*** Opening of SOURCE MATERIAL ***

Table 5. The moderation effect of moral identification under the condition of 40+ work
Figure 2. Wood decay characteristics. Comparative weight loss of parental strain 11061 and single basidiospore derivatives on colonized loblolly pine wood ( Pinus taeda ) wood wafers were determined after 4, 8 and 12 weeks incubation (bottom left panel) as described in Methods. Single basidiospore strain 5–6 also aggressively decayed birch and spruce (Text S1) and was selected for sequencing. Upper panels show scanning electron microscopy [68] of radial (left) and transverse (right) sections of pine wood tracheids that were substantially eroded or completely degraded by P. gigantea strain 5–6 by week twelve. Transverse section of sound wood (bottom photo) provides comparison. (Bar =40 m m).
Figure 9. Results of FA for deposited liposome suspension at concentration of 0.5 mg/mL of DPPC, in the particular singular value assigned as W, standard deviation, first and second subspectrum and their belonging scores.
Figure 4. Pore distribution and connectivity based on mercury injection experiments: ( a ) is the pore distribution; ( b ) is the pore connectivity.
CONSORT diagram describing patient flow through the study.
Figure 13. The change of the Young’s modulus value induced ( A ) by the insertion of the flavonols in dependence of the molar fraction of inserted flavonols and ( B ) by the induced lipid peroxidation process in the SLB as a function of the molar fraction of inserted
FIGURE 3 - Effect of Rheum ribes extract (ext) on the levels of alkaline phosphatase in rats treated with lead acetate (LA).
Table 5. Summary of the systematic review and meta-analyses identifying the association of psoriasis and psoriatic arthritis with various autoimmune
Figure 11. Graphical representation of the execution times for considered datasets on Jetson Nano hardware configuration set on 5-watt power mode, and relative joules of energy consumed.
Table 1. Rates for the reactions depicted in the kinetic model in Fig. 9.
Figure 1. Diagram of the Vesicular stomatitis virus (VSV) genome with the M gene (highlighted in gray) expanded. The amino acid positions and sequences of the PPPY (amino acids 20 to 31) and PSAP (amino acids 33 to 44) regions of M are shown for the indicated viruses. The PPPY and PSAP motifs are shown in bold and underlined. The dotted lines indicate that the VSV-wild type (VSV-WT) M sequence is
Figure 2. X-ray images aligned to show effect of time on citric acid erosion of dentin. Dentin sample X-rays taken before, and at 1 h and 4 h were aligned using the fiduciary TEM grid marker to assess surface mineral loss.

*** Close of SOURCE MATERIAL ***

▸ **WORK REQUIRED**
Reproduce the lines above, beginning at the line with "Figure 9. Results" and stopping after the line with "Table 5. Summary", exactly as they are.

▸ **TASK RESPONSE**
Figure 9. Results of FA for deposited liposome suspension at concentration of 0.5 mg/mL of DPPC, in the particular singular value assigned as W, standard deviation, first and second subspectrum and their belonging scores.
Figure 4. Pore distribution and connectivity based on mercury injection experiments: ( a ) is the pore distribution; ( b ) is the pore connectivity.
CONSORT diagram describing patient flow through the study.
Figure 13. The change of the Young’s modulus value induced ( A ) by the insertion of the flavonols in dependence of the molar fraction of inserted flavonols and ( B ) by the induced lipid peroxidation process in the SLB as a function of the molar fraction of inserted
FIGURE 3 - Effect of Rheum ribes extract (ext) on the levels of alkaline phosphatase in rats treated with lead acetate (LA).
Table 5. Summary of the systematic review and meta-analyses identifying the association of psoriasis and psoriatic arthritis with various autoimmune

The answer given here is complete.